- Task prompt
List every line of the items below that contains the word "True".

- Available data
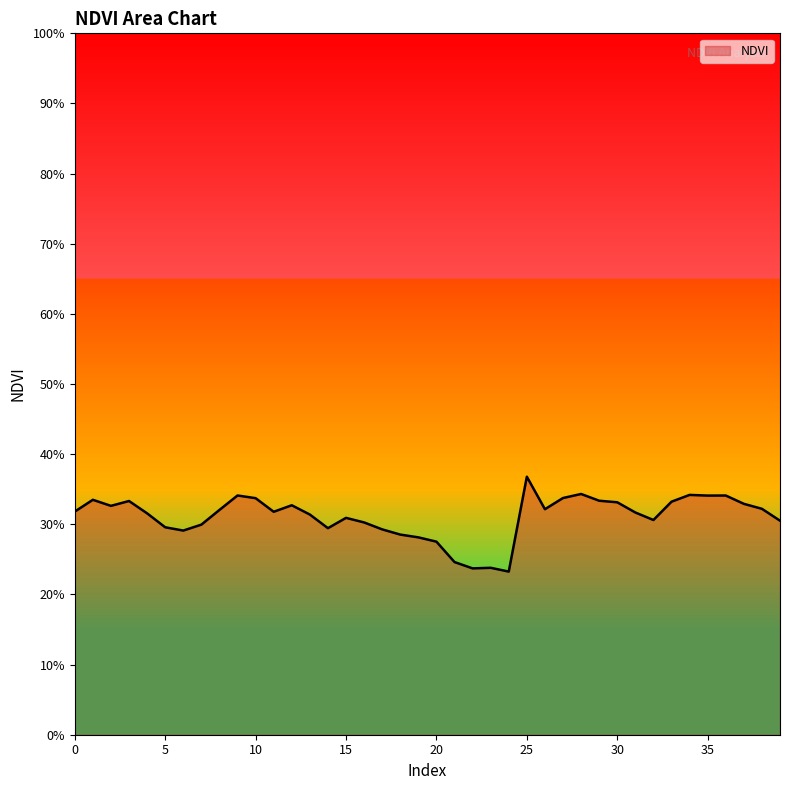

Does the chart display data point markers on the line(s)?

No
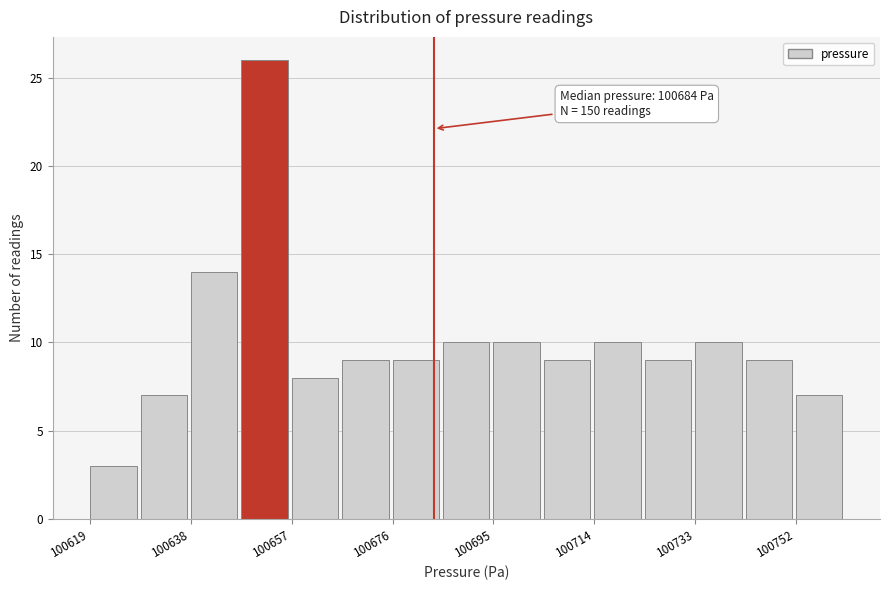

Over which range of the x-axis is the bar tallest?

100648 to 100658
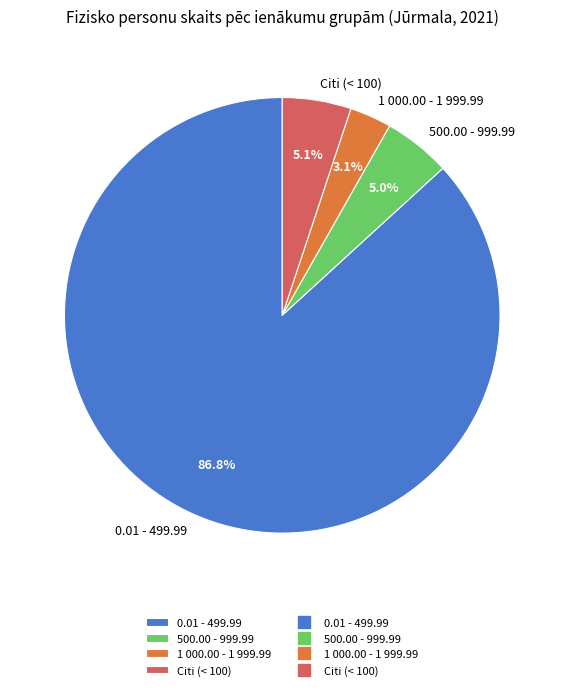

Count the number of slices in the pie.

4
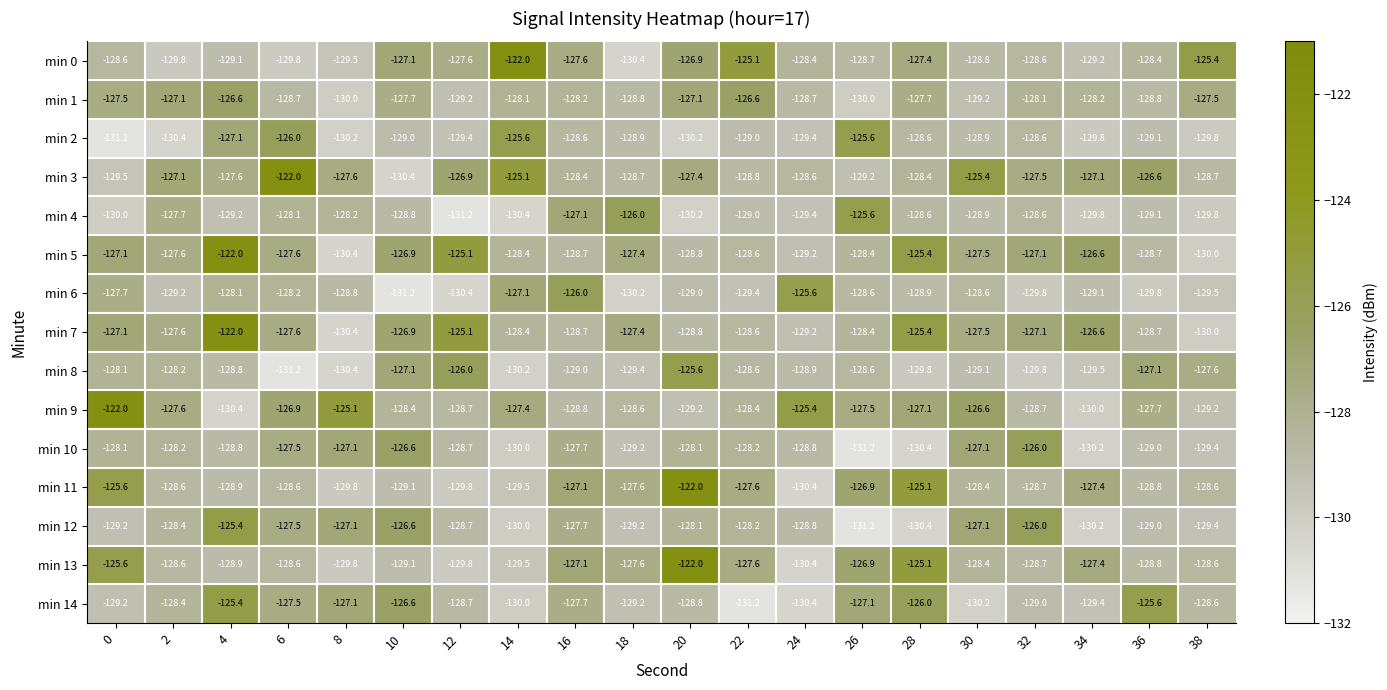

The min 7 series shows -128.4 at 14. True or false?

True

- Answer space
The min 7 series shows -128.4 at 14. True or false?
True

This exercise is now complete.